Yes, of course, everything is supposed to be accurate and flawless, etc. But it is very unfair (and I see this all the time in medieval reviews) to focus on tiny little jots and tittles while ignoring the big picture of whether or not the work itself is of decent quality. I certainly am a niggler. For some reason, I notice little things that no one else appears to care about, and when they are wrong they bother me, and they possibly reduce my confidence in the author or editor. But my personal quirks shouldn't be elevated to "high standards" of, say, lack of typos when they miss the point of the main argument and only tell the reader that the ankle-biting reviewer had a sharper eye for some detail.

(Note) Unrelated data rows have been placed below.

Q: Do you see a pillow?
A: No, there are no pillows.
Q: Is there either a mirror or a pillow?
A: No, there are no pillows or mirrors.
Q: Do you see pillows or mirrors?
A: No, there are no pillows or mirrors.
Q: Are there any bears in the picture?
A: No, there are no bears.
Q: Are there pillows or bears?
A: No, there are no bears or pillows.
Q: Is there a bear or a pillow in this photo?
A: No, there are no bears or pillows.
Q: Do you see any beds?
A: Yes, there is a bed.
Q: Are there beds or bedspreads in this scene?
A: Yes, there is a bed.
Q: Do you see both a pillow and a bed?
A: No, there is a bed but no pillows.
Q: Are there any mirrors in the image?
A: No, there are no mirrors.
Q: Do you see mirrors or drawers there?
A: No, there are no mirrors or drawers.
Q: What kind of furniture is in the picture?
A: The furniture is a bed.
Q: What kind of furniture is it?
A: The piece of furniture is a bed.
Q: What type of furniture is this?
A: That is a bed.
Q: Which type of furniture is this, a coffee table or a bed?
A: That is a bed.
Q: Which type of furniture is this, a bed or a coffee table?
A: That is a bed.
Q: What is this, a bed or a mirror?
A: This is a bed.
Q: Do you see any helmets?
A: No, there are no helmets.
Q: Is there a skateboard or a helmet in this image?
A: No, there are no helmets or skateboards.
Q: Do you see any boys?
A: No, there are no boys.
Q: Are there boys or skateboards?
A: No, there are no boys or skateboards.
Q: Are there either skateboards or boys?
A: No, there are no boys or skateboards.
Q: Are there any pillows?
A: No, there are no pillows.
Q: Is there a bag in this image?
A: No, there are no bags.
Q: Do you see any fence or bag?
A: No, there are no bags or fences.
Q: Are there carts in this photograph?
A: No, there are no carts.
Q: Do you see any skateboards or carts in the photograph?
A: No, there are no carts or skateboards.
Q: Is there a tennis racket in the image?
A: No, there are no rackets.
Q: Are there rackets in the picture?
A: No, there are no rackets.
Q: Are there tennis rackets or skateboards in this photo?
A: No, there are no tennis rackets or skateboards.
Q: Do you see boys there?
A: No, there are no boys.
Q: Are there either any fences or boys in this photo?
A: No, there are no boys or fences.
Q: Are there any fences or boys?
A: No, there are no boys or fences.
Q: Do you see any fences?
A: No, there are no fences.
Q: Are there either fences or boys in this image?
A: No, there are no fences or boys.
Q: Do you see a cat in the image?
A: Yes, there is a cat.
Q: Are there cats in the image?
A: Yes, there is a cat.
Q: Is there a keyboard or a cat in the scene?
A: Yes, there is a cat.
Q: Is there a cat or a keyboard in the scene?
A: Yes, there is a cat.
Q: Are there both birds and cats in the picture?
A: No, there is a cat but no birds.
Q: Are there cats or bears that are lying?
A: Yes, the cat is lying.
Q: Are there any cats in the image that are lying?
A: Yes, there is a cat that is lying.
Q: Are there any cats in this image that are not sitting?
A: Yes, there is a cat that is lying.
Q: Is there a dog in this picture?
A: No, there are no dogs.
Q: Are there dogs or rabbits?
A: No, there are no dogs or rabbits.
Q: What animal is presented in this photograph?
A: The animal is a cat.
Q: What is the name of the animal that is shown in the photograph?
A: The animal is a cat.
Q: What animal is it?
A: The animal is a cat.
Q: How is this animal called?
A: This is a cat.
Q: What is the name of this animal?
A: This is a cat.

I think a short paragraph at the end of the review that says "minor errata" or just "errata" and then lists corrections and page numbers is very useful. I tried to do this for my review of The Culture of Translation in Anglo-Saxon England by Robert Stanton (but I really only found one switch of Alfred for Ælfric in the entire book). I'd like to see people move away from the "gotcha" and stick to the substantive criticism that should be included in a good review.

This seems to be the case for the on-line Medieval Review, by the way, which suggests that having practically unlimited space in which to write actually reduces the number of petty comments: perhaps there's a connection, though it seems paradoxical.

Monday, March 08, 2004

The crapulence of academics
will continue to amaze me no matter how long I am part of this profession. If professors wonder "why do they hate us?" (and many do), they need only look at how they treat their colleagues, students, and anyone who disagrees with them. Just in the past few days I've seen such examples of the complete lack of even rudimentary courtesy and respect that I am once again embarrassed to be part of the profession.

Game theory says that these sorts of things should be responsed to, in "tit for tat" mode, but doesn't that (probably necessary policing), just end up dragging down the discourse still further? When does turning the other cheek, or counselling someone to do so (this is what I'm really worried about; I can take care of myself, but I don't want to give bad advice), just enable the jerks?